### AIM OF THE TASK
Every entry must come back exactly as it was written.

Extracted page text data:
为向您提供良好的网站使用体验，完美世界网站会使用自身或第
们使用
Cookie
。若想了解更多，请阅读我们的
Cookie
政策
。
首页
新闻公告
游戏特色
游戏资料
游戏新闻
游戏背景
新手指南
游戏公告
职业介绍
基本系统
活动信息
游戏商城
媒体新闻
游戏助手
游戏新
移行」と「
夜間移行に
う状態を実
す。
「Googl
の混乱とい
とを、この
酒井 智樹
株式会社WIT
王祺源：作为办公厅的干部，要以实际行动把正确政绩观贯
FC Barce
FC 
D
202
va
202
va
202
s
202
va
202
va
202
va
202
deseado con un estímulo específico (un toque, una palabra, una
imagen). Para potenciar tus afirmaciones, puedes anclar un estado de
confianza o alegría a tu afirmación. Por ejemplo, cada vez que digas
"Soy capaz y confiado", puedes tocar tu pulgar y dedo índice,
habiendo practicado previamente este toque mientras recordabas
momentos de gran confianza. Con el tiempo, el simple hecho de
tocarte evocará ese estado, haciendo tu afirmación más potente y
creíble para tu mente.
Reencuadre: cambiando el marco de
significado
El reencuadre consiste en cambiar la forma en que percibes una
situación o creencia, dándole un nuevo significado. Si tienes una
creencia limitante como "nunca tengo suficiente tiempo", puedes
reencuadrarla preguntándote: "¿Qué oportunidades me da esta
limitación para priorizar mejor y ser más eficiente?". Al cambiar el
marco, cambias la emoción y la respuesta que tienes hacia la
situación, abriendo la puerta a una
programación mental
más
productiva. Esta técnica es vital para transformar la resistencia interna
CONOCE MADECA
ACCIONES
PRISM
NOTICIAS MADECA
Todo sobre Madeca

### RESPONSE TO THIS TASK
为向您提供良好的网站使用体验，完美世界网站会使用自身或第
们使用
Cookie
。若想了解更多，请阅读我们的
Cookie
政策
。
首页
新闻公告
游戏特色
游戏资料
游戏新闻
游戏背景
新手指南
游戏公告
职业介绍
基本系统
活动信息
游戏商城
媒体新闻
游戏助手
游戏新
移行」と「
夜間移行に
う状態を実
す。
「Googl
の混乱とい
とを、この
酒井 智樹
株式会社WIT
王祺源：作为办公厅的干部，要以实际行动把正确政绩观贯
FC Barce
FC 
D
202
va
202
va
202
s
202
va
202
va
202
va
202
deseado con un estímulo específico (un toque, una palabra, una
imagen). Para potenciar tus afirmaciones, puedes anclar un estado de
confianza o alegría a tu afirmación. Por ejemplo, cada vez que digas
"Soy capaz y confiado", puedes tocar tu pulgar y dedo índice,
habiendo practicado previamente este toque mientras recordabas
momentos de gran confianza. Con el tiempo, el simple hecho de
tocarte evocará ese estado, haciendo tu afirmación más potente y
creíble para tu mente.
Reencuadre: cambiando el marco de
significado
El reencuadre consiste en cambiar la forma en que percibes una
situación o creencia, dándole un nuevo significado. Si tienes una
creencia limitante como "nunca tengo suficiente tiempo", puedes
reencuadrarla preguntándote: "¿Qué oportunidades me da esta
limitación para priorizar mejor y ser más eficiente?". Al cambiar el
marco, cambias la emoción y la respuesta que tienes hacia la
situación, abriendo la puerta a una
programación mental
más
productiva. Esta técnica es vital para transformar la resistencia interna
CONOCE MADECA
ACCIONES
PRISM
NOTICIAS MADECA
Todo sobre Madeca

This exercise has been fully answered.